From 1900 to 1930, women crocheted a wide variety of items, including rugs, cushions, and hot-water bottle covers.

In the 1960s and 1970s, crochet became a means of freeform expression that resulted in three-dimensional sculptures, clothing, rugs, and tapestries featuring abstract and realistic designs. Nowadays, anything goes in the world of crochet.

Techniques yesterday and today

Comparing crochet techniques of the past to those of today is an interesting exercise. In the early 19th century, the Dutch magazine Penelope documented that the hook and yarn were held in the right hand, with the yarn passing over the hook from the right forefinger.

By the 1840s, crochet books instructed holding the hook in the right hand and the yarn in the left, as is commonly done by right-handers today.

In a German publication from 1847, it was advised to maintain a consistent tension in order to achieve an evenly textured finished product.

If not working in the round, it was recommended to break off the yarn at the end of each row for a finer finish. Today's patterns typically instruct working both sides of the fabric, which was not always the case until the 20th century.

The advice to maintain consistent tension indicates that crochet hooks were likely of uniform thickness and that crocheters were expected to adjust their tension accordingly.

Instructions from the mid-1800s indicated that the hook was to be inserted into the back half of the stitch only, using a single crochet stitch unless otherwise instructed.

However, in 1847, Jenny Lambert noted that inserting the hook through both loops could be used for thicker items such as soles for shoes, but was not suitable for all patterns.

Today, unless instructed otherwise, crocheters generally go through both loops.

Patterns and book

In the past, crochet patterns were not written down, and instead, people copied others' work by creating samples and sewing them onto pages or fabric or storing them in bags or boxes.

Annie Potter discovered some of these scrapbooks, dating back to the late 1800s, still being used by nuns in Spain.
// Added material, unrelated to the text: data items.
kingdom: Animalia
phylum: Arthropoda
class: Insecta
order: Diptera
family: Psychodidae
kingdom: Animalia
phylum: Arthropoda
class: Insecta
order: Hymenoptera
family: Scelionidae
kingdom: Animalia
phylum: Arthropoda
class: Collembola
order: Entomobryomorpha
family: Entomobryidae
Crochet stitch samples were also collected by creating long, narrow bands, some of which were made by adults and some by school children.

From 1916 to 1926, readers in Europe could purchase small pattern samples along with their yarn.
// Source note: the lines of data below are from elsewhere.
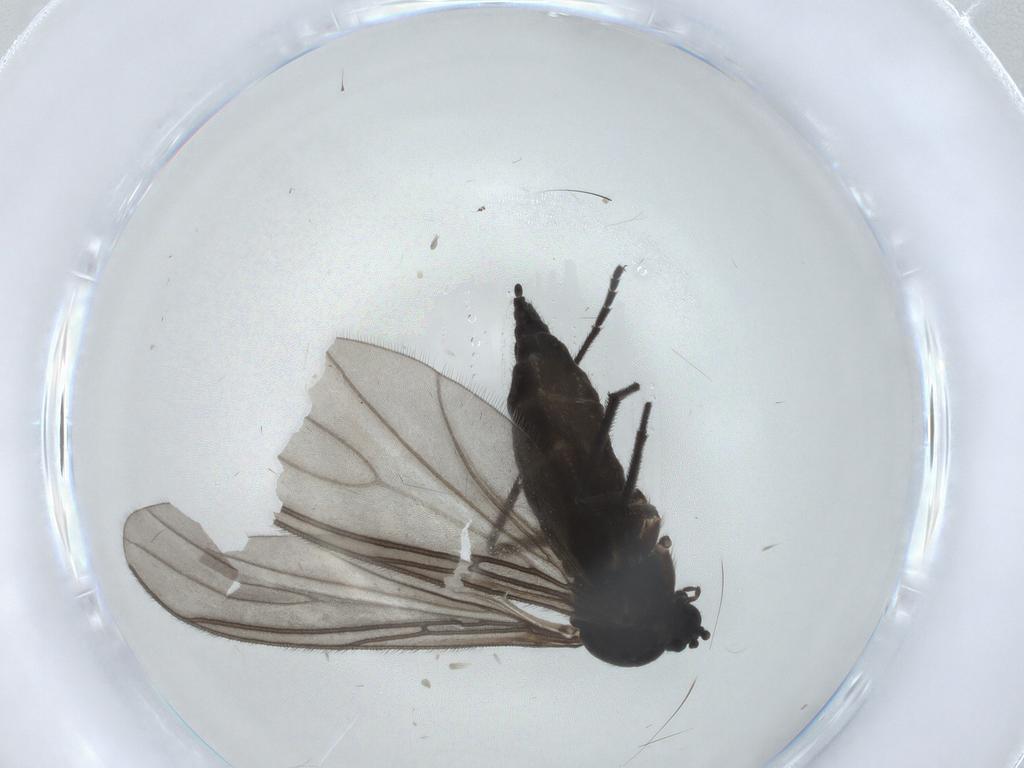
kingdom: Animalia
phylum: Arthropoda
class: Insecta
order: Diptera
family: Sciaridae
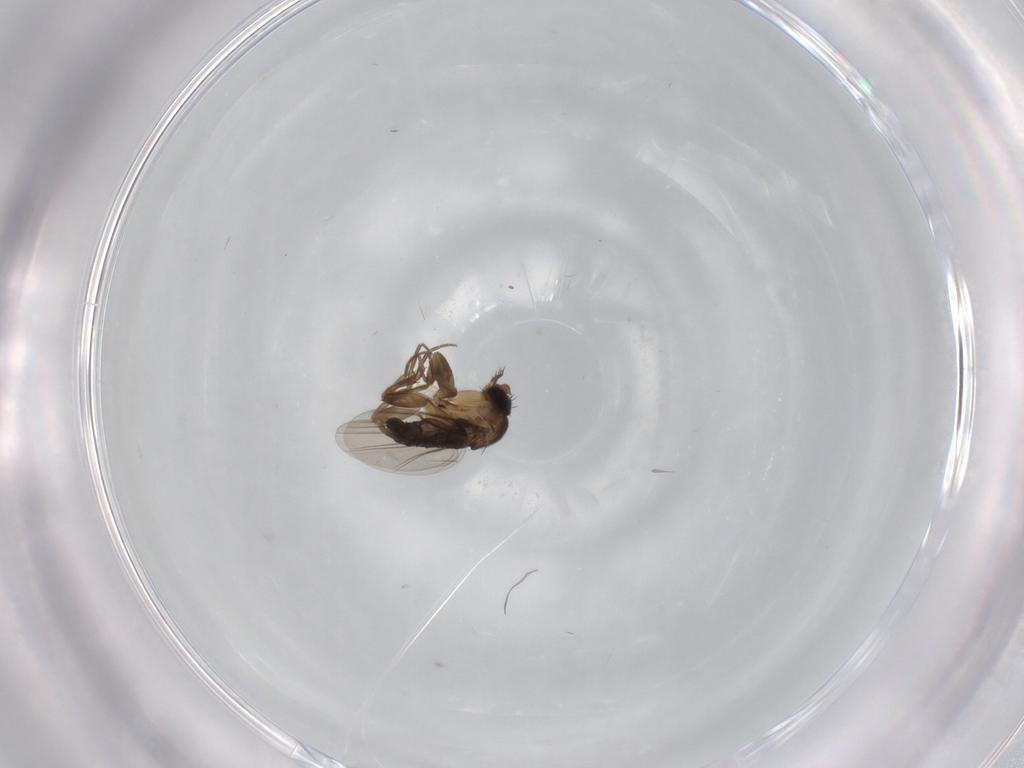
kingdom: Animalia
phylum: Arthropoda
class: Insecta
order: Diptera
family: Phoridae
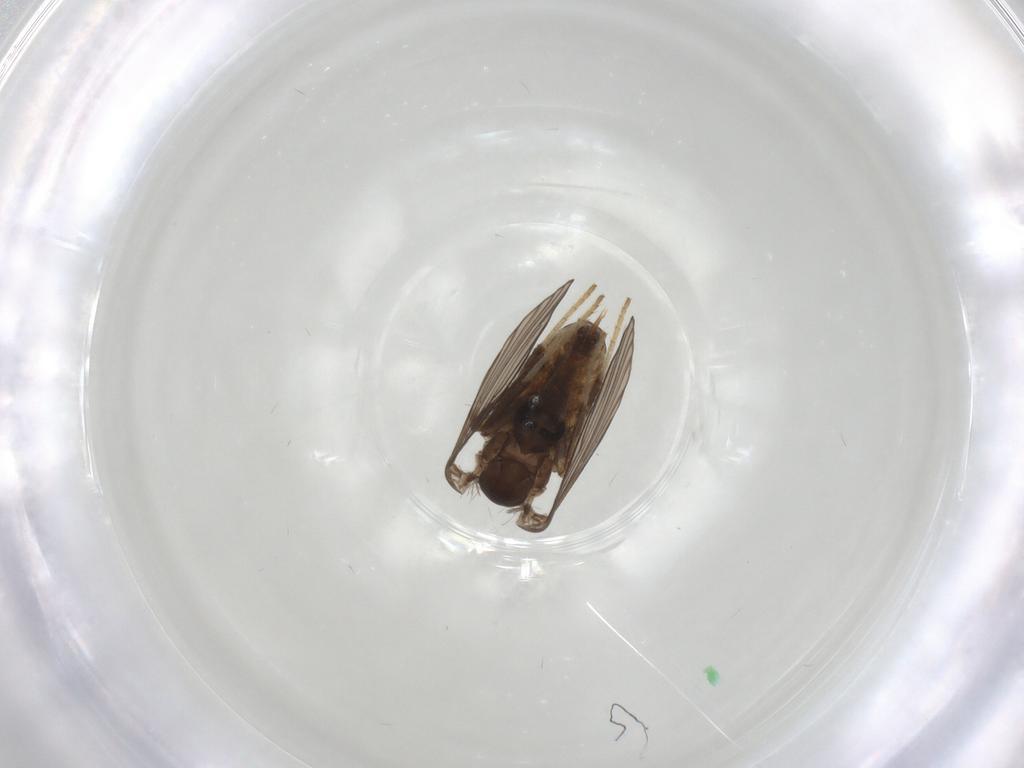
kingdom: Animalia
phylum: Arthropoda
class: Insecta
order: Diptera
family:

The earliest known printed crochet patterns date back to 1824 and were for gold and silver silk thread purses in colorwork crochet.
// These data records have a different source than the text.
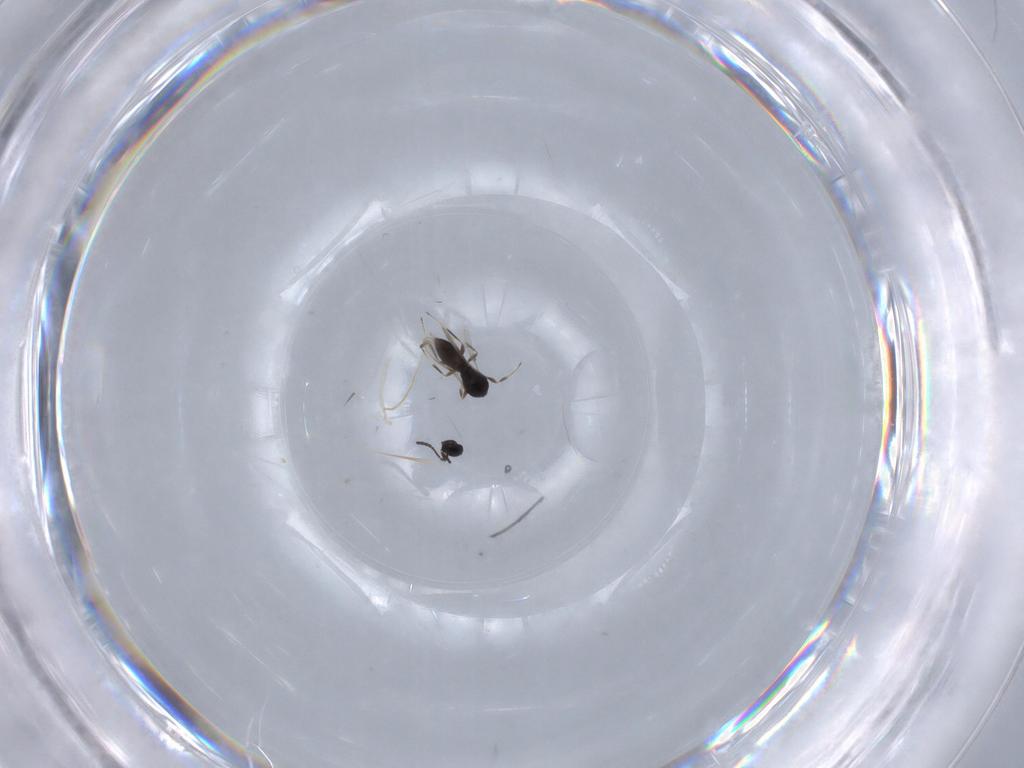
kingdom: Animalia
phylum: Arthropoda
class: Insecta
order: Hymenoptera
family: Scelionidae
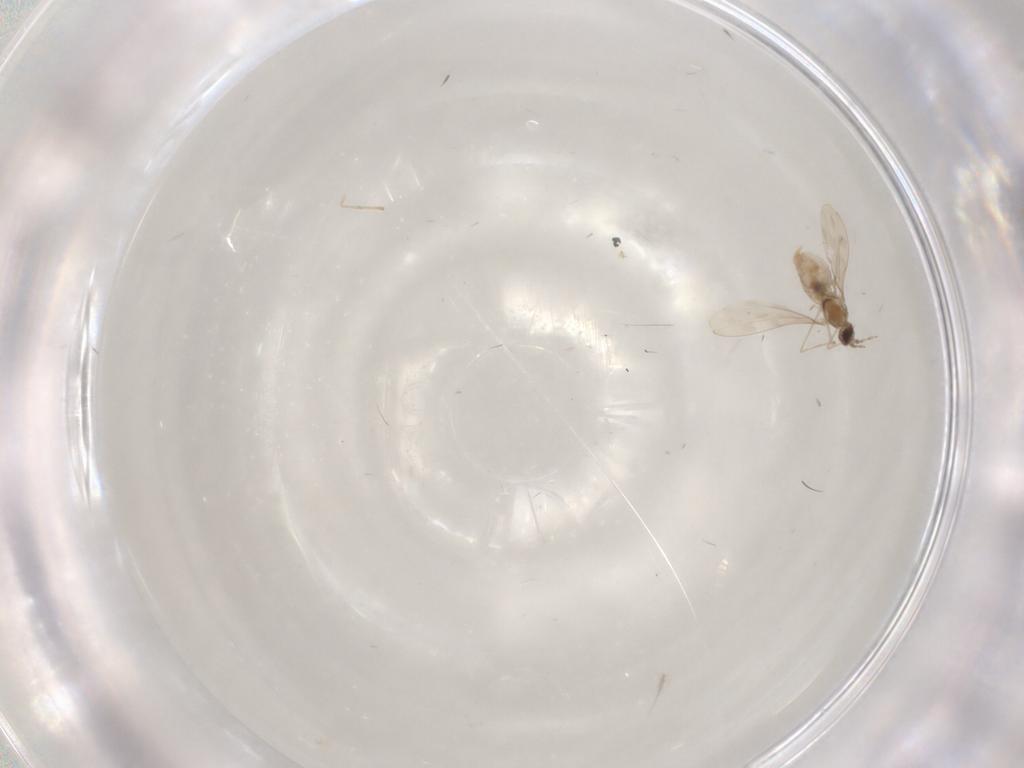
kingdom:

Crochet books were published in many countries and translated into different languages. Mlle. Riego de la Branchardiere was the most notable expert on crochet, having published over a hundred books on the subject.

The mid-1800s crochet books were small, approximately 4 inches by 6 inches, and contained woodcut illustrations. They featured patterns for white lace-like collars, cuffs, lace, insertions, and caps for women and children, along with patterns for purses and men's slippers and caps.

The recommended materials for white crochet were cotton thread, spool yarn, linen, or hemp thread, while silk, wool, and chenille yarns, as well as gold and silver threads, were suggested for colorwork.

Early crochet patterns were not always accurate, and some designs, such as an eight-pointed star, might turn out to have only six points. The pattern reader was expected to use the illustration as a more accurate guide.